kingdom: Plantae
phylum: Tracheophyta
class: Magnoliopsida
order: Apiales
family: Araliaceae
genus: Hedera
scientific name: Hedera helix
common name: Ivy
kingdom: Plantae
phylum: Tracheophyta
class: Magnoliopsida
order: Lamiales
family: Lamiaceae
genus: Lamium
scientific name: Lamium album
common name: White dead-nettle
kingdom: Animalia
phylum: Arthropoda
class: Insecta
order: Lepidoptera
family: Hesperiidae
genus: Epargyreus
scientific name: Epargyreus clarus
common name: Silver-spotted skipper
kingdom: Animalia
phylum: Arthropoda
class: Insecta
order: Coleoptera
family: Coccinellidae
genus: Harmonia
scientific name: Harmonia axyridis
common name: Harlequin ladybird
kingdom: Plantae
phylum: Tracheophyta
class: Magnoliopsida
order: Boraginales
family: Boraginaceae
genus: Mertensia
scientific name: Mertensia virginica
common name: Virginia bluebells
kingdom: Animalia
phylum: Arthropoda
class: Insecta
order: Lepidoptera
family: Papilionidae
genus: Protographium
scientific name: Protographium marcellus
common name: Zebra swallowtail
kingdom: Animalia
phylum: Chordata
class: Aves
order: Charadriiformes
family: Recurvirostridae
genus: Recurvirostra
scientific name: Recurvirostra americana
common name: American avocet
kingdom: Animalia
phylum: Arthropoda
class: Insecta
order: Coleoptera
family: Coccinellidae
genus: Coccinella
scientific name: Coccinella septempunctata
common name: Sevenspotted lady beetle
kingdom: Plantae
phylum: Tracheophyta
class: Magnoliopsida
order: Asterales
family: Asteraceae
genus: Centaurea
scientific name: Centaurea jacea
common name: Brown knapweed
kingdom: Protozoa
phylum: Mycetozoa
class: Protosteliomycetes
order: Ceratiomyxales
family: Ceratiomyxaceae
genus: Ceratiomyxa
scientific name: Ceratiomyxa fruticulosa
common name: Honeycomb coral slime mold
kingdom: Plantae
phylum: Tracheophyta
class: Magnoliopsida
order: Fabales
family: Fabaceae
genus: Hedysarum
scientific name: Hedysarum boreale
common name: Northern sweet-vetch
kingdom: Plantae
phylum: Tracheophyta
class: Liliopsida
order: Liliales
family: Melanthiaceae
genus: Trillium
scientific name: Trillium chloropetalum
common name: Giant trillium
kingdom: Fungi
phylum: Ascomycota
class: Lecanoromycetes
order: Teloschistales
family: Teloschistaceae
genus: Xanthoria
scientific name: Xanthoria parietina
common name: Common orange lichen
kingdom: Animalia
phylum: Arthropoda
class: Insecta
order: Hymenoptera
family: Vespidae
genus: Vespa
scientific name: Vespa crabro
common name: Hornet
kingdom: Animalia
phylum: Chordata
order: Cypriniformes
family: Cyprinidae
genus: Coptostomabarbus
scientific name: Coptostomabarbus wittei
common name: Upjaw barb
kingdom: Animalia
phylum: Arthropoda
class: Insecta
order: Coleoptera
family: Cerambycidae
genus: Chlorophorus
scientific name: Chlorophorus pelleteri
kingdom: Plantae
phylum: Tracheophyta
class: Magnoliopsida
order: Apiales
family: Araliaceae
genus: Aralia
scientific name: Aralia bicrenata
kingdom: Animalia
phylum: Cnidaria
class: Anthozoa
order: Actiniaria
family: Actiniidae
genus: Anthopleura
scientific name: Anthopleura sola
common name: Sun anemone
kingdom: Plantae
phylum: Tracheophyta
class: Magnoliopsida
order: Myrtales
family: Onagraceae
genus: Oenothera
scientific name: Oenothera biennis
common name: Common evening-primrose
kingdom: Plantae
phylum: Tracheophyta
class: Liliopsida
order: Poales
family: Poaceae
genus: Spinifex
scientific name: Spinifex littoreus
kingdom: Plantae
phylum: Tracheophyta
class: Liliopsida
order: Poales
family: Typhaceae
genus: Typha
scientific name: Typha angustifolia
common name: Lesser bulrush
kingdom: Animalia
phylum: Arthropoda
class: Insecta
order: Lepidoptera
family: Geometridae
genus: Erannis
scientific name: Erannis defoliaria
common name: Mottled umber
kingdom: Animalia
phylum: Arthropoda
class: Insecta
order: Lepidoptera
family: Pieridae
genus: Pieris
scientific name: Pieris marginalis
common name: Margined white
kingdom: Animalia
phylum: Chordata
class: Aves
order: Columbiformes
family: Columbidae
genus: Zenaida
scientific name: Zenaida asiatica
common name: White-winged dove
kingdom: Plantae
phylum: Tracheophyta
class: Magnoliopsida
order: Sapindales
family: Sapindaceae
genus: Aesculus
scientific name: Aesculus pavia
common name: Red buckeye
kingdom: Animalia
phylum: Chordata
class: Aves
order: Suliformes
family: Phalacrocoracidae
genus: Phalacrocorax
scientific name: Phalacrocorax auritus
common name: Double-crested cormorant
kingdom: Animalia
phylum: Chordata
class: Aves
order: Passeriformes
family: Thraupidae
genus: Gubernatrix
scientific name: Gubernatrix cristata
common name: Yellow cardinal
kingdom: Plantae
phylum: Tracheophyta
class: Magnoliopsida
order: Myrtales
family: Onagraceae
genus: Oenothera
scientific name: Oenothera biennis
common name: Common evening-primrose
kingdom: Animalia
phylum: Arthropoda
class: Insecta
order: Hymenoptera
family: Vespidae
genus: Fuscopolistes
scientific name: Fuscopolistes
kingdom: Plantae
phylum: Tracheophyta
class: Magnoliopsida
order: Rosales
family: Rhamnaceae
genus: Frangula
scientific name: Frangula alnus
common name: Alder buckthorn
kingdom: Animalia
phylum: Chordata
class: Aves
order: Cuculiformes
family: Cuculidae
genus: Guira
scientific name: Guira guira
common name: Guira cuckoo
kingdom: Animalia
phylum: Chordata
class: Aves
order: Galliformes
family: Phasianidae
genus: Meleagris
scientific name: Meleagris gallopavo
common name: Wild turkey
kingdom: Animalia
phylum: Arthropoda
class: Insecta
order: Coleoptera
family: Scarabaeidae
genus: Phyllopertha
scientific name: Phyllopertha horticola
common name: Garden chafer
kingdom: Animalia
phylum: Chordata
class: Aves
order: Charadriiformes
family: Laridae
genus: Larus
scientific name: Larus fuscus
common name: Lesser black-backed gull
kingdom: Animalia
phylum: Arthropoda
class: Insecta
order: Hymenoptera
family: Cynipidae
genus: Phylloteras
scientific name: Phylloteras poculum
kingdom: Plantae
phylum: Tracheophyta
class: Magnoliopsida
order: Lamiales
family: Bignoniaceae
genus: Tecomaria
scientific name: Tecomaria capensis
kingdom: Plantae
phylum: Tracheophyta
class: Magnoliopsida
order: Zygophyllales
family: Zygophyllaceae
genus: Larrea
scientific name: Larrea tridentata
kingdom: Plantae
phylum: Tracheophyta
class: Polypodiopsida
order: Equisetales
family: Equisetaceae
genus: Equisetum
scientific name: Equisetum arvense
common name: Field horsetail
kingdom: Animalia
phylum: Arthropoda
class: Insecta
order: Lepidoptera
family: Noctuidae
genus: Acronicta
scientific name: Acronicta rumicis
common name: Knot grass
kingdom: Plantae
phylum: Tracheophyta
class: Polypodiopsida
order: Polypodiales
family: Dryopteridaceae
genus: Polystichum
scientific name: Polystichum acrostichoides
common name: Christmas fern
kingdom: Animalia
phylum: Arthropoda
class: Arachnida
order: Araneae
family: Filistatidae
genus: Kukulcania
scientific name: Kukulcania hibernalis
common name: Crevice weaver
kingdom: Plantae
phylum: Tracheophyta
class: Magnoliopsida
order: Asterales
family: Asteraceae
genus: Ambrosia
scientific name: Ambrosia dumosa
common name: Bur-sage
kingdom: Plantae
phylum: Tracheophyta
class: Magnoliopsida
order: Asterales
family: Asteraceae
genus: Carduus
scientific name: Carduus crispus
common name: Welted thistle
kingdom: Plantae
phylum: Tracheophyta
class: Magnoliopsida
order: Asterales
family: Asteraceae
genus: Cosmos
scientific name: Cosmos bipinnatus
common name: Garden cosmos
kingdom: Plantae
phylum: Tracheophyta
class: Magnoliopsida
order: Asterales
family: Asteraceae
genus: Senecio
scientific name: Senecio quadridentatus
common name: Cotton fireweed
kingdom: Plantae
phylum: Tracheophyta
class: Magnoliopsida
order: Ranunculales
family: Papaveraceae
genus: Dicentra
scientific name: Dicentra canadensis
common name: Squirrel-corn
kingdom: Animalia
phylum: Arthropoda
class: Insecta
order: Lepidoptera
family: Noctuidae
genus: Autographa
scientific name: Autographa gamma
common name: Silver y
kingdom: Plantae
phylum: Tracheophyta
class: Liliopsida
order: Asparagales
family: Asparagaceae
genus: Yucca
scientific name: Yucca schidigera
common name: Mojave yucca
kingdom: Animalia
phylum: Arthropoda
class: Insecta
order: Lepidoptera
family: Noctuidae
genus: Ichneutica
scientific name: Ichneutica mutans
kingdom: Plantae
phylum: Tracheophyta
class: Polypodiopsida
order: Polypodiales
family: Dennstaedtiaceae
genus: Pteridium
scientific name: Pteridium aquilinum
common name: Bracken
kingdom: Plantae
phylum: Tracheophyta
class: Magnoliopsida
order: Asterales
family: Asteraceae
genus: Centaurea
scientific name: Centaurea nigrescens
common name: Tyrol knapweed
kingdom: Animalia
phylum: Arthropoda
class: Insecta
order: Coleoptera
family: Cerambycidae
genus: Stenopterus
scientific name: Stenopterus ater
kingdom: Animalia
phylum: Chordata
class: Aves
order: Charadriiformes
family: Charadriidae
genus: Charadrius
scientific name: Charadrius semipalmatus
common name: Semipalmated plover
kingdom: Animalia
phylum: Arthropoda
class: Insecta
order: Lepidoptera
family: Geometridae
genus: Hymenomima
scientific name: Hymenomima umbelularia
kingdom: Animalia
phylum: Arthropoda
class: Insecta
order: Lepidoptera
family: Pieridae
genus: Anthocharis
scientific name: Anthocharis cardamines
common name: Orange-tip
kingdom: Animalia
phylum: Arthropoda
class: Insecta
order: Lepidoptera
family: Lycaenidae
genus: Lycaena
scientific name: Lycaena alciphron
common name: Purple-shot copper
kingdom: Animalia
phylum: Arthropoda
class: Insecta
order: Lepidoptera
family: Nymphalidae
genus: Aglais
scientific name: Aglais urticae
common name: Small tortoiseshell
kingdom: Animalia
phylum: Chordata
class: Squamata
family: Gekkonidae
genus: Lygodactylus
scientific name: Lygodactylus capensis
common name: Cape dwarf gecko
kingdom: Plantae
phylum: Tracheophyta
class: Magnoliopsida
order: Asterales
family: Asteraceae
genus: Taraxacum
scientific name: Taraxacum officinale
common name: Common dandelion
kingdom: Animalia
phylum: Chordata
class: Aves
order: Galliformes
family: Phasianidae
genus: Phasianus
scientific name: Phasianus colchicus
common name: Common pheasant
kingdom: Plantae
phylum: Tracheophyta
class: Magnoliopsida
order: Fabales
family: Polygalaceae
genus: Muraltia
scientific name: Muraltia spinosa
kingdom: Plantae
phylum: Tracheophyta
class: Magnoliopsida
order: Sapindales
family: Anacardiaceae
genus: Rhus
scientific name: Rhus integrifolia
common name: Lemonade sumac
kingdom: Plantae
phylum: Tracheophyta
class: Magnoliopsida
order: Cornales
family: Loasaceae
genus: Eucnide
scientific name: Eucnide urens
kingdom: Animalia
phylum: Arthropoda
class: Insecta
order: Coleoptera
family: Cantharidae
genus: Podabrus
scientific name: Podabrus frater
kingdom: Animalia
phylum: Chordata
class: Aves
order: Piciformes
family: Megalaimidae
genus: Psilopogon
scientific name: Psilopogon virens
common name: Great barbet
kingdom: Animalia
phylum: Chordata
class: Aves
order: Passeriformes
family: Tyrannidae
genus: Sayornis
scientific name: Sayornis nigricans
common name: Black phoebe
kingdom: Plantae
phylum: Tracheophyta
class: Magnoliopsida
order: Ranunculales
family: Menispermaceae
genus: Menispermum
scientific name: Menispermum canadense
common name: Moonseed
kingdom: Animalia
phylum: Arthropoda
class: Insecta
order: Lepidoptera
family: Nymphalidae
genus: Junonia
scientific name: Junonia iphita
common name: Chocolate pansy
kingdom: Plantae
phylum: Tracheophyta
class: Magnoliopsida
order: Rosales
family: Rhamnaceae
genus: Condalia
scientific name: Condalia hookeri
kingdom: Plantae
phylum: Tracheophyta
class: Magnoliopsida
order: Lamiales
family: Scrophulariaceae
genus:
+ + + +
▶ _Direction_:
Rewrite everything from the start of the rows down to the line containing "order: Boraginales", changing "common name" to "vernacular name" and leaving all else as it is.

▶ _Reply to the exercise_:
kingdom: Plantae
phylum: Tracheophyta
class: Magnoliopsida
order: Apiales
family: Araliaceae
genus: Hedera
scientific name: Hedera helix
vernacular name: Ivy
kingdom: Plantae
phylum: Tracheophyta
class: Magnoliopsida
order: Lamiales
family: Lamiaceae
genus: Lamium
scientific name: Lamium album
vernacular name: White dead-nettle
kingdom: Animalia
phylum: Arthropoda
class: Insecta
order: Lepidoptera
family: Hesperiidae
genus: Epargyreus
scientific name: Epargyreus clarus
vernacular name: Silver-spotted skipper
kingdom: Animalia
phylum: Arthropoda
class: Insecta
order: Coleoptera
family: Coccinellidae
genus: Harmonia
scientific name: Harmonia axyridis
vernacular name: Harlequin ladybird
kingdom: Plantae
phylum: Tracheophyta
class: Magnoliopsida
order: Boraginales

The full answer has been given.